Common Problems In Generating All Electron Densities And How

Let's begin by taking a look at a typical .ini file:

8.00 1 2 6 0.00 : z nc nv
1 0 2.00 : n l f
2 0 2.00
2 1 4.00
3 "t" : lmax s_pp_def
0 0.0 0 "t"
1 0.0 0 "t"
2 0.0 0 "t"
3 0.0 0.01 "t"

The above file is that of neutral oxygen. We extract the .ae file using the generated fort.19 and fort.25 files generated by the fhi code, where these are the core and valence densities respectively. In the case of atoms that only have electrons in the 1s orbital, only a fort.19 file will be generated, therefore a different perl script, extract_ae_nocore.pl, must be used to generate the .ae file. The syntax is the same as for extract_ae.pl. Note: If you wish to make .ae files for H1 or other atoms with zero electrons, you must leave 0.0001 electrons, or some other small number, remaining in the lowest energy slot, as a .ae file cannot be generated with zero electrons present.

The most common problems arise from the presence of everything after the 3 "t", and can be resolved by simply deleting this section. Note that there is no benefit from keeping this part of the file in. It can only cause problems, therefore, to be safe, it should always be removed.

Another problem often arises in the case of negative ions. This can be fixed by classifying up spin and down spin electrons separately, which would make the above file look like this:

8.00 1 2 6 0.00 : z nc nv
1 0 1.00 1.00 : n l f
2 0 1.00 1.00
2 1 2.00 2.00
3 "t"

In the case of an odd number of electrons in the final orbital, putting the last electron in the left or right column makes no difference.
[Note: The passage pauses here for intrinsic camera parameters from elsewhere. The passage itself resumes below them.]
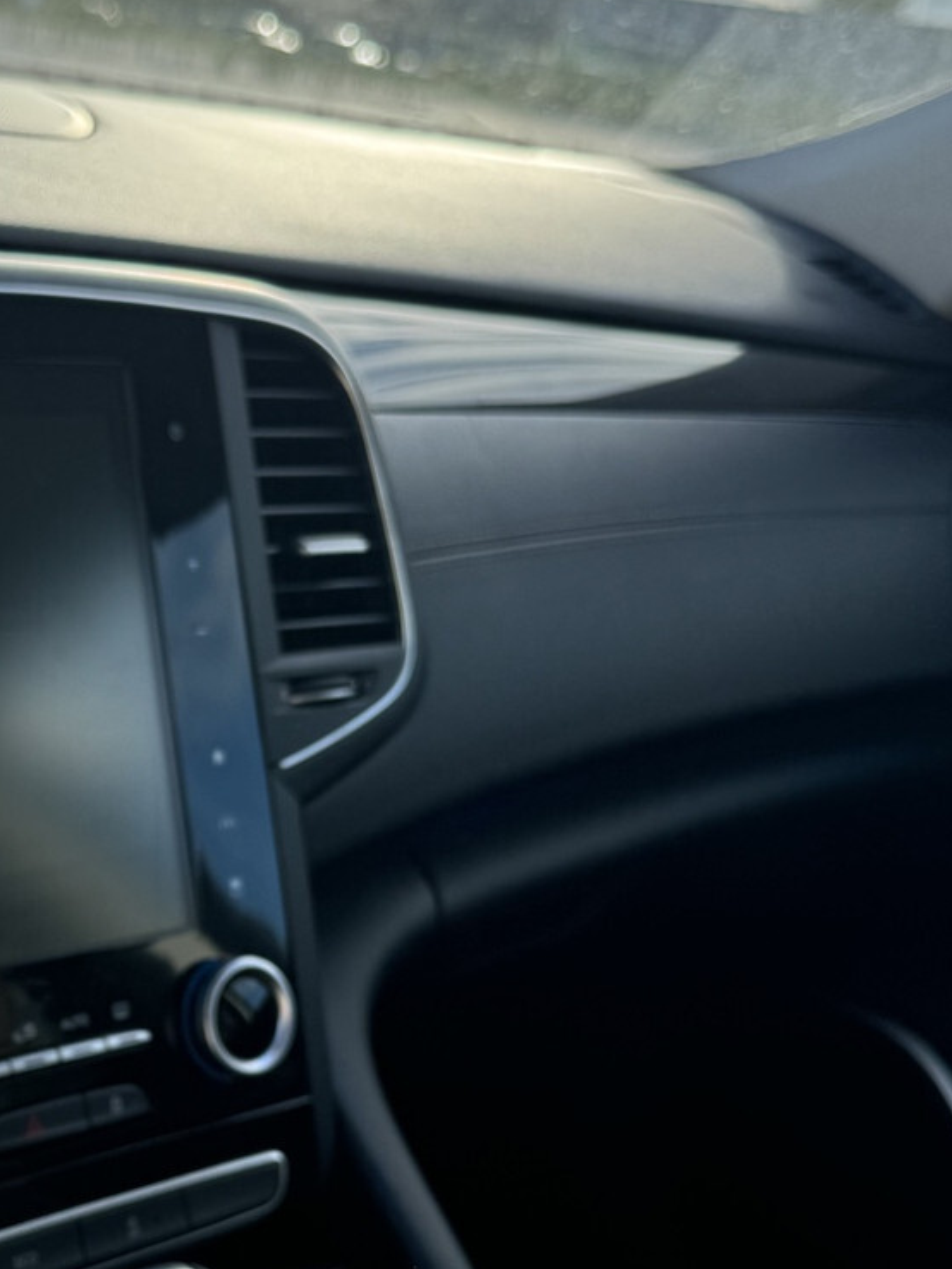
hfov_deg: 26.8
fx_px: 1906
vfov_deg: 36.4
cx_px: 52
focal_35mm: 52
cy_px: 848
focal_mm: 6.76
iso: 80
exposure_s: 1/1026
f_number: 1.78
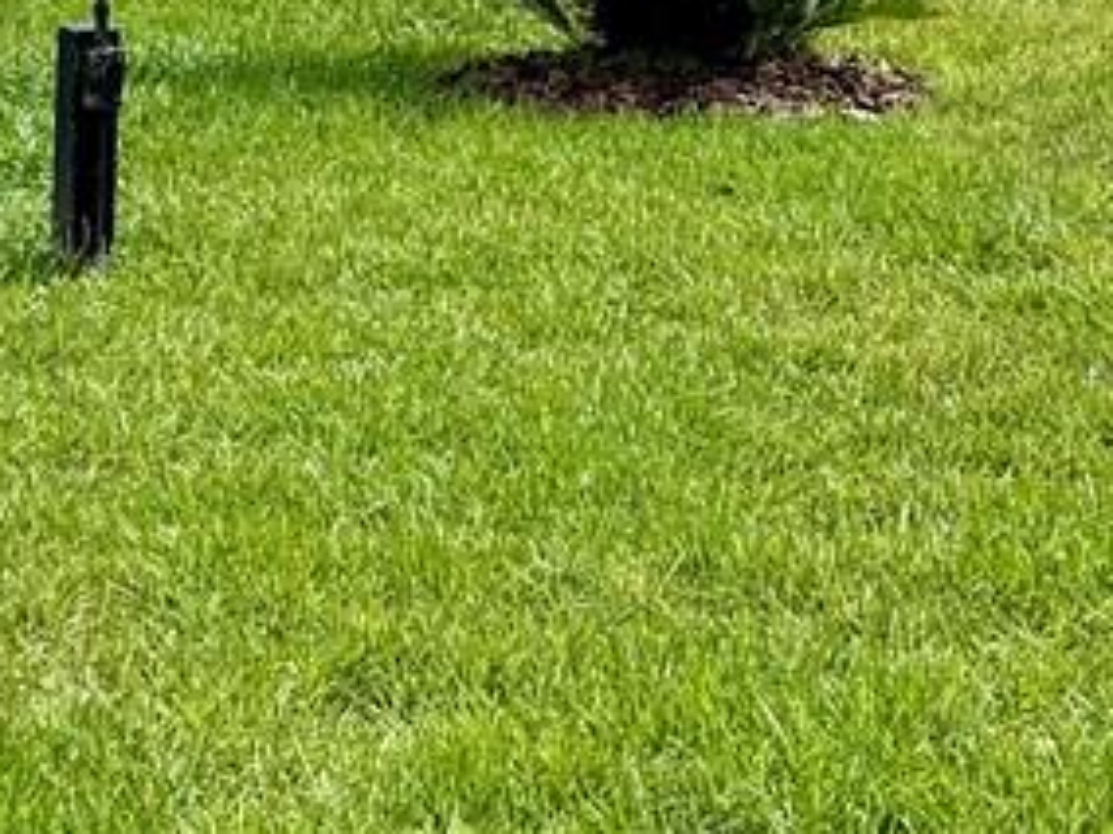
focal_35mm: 135
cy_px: -623
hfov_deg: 14.6
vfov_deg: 10.4
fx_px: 4341
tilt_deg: -1.3
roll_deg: -1.2
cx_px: 768
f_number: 1.78
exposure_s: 1/5814
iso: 80
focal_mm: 6.76
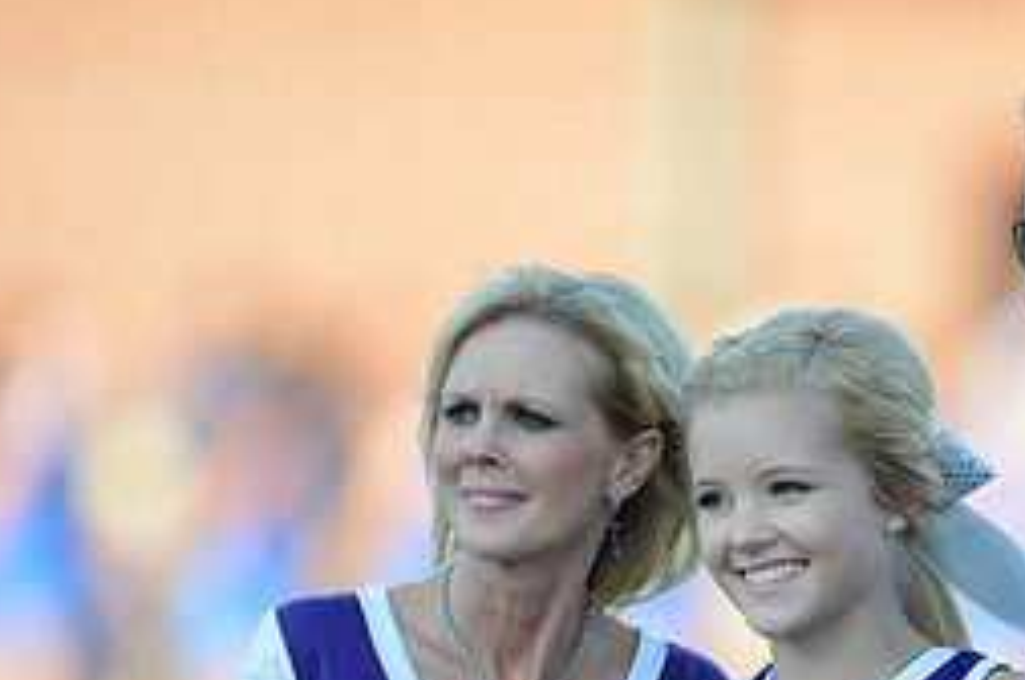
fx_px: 35857
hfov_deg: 1.6
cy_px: 749
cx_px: 1045
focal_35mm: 1261
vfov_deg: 1.1
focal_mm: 550
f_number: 4
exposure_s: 1/1250
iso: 800
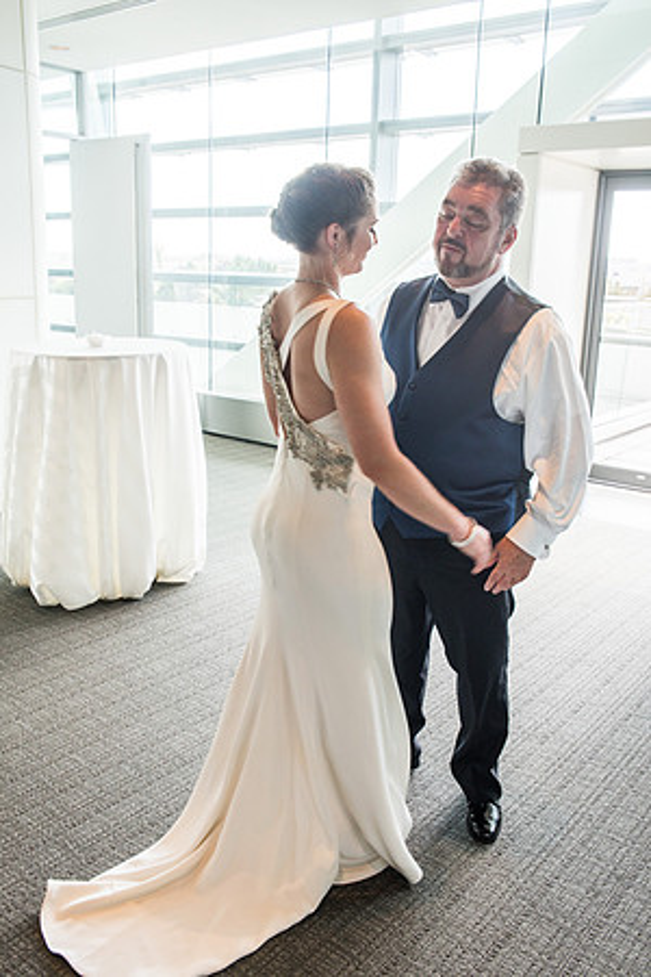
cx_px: 326
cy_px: 488
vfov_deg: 58.7
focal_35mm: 32
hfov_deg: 41.1
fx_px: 868
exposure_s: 1/100
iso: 360
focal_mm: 32
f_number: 7.1
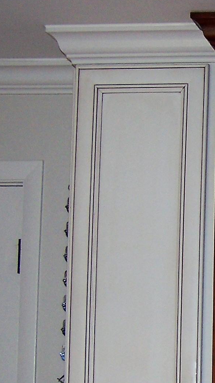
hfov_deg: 11.0
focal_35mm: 102
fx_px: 1034
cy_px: 308
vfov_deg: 20.7
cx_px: 405
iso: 140
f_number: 2.8
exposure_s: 1/60
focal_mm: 6.3
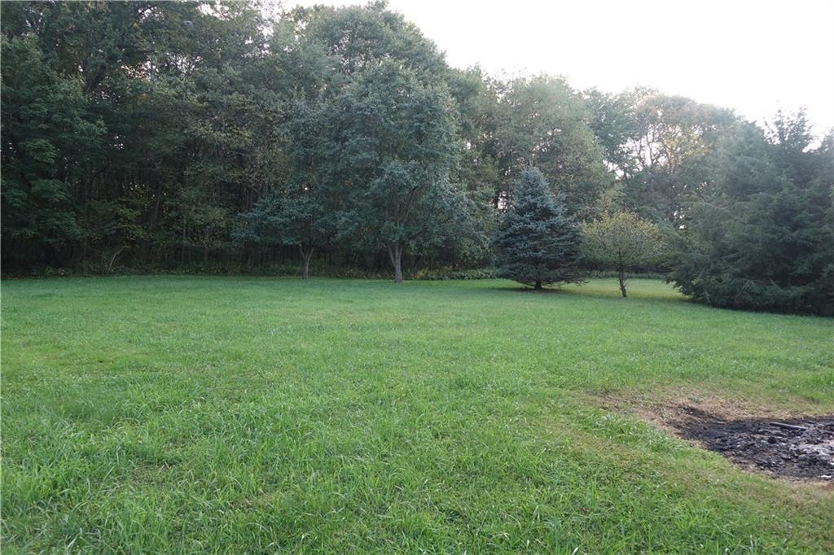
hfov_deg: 73.8
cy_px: 278
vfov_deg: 53.1
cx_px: 417
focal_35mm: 24
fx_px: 556
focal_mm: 8.8
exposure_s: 1/80
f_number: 2.8
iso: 100
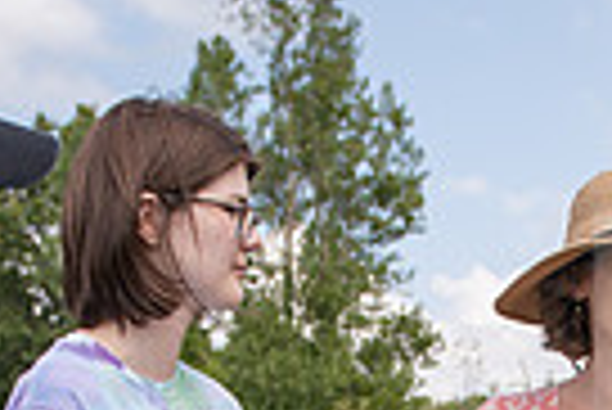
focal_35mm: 111
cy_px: 755
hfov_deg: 18.3
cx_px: 459
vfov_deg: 11.4
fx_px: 1889
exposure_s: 1/500
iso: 64
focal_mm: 26
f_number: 3.5
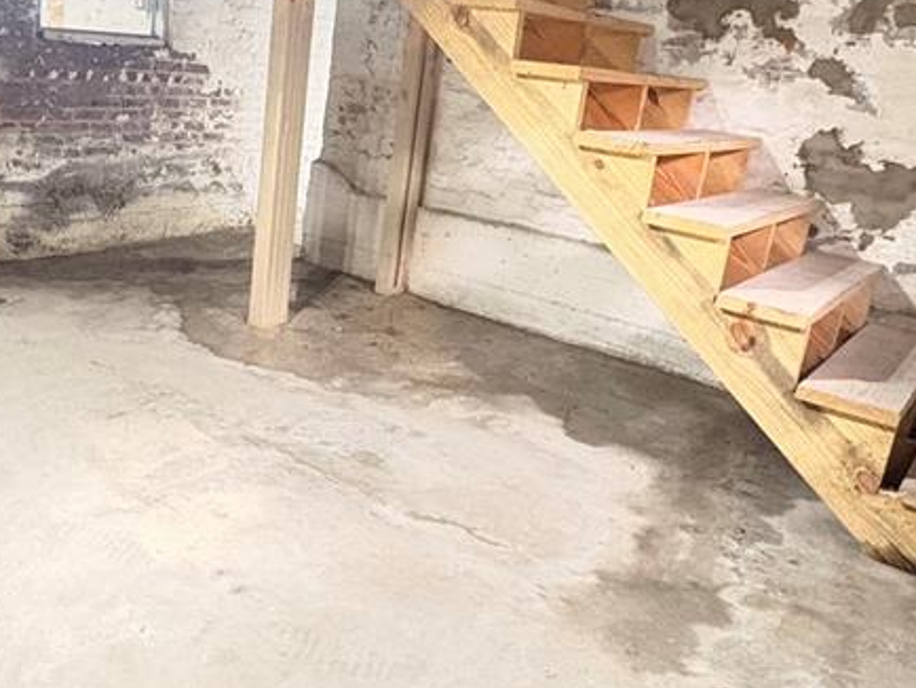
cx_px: 308
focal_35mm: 33
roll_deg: -6.3
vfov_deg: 42.9
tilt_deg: -16.7
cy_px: 308
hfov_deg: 54.3
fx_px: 874
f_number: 2.2
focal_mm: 2.22
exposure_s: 1/60
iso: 1000
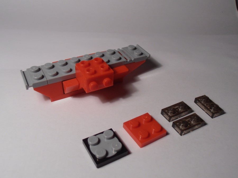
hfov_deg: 50.1
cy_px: 89
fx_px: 254
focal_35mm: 37
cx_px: 119
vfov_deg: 38.7
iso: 80
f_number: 3.9
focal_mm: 6.61
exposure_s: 1/40
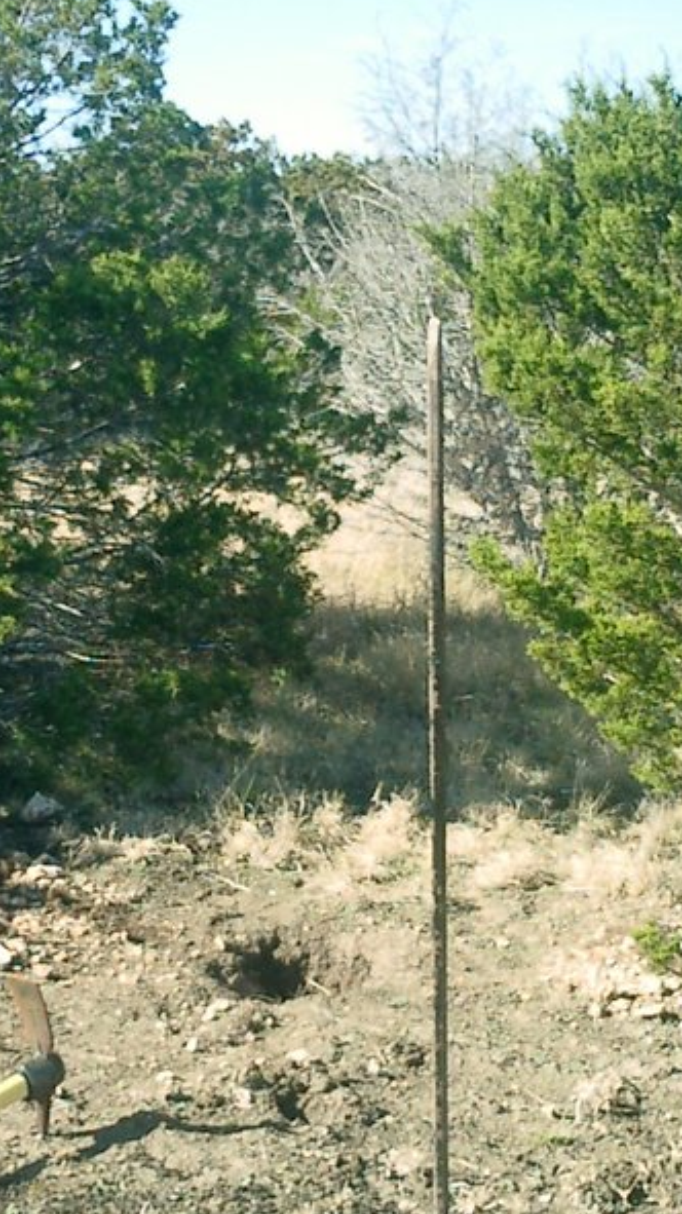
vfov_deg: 31.0
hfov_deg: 17.7
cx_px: 310
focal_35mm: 68
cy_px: 690
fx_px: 2188
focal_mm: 7.5
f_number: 3.2
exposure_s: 1/500
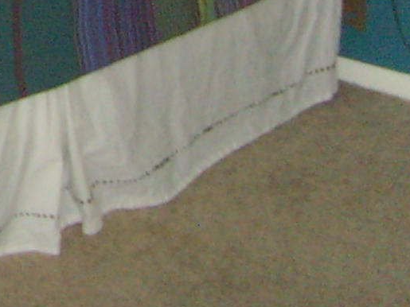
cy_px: -421
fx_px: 2392
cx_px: -597
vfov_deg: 7.0
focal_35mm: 202
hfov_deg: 8.8
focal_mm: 6.6
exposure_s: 1/45
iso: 200
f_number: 3.5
The final problem that we have encountered arrises when an additional orbital is required to accomodate the excess electrons for an ion of large negative charge. The tags "nc" and "nv" that refer to the second and third numbers on the first line stand for "number of core states" and "number of valence states" respectively. When a new state is added, increase the nv number by one. You may wonder why this new state is automatically as a valence state, and why the classifications of other states automatically remain the same, however which states are designated as core and which as valence only matters when generating pseudopotentials. Since we are making files which contain all of the electrons, all that matters to us is that the total number of states equals nc + nv, and therefore these concerns are irrelevant.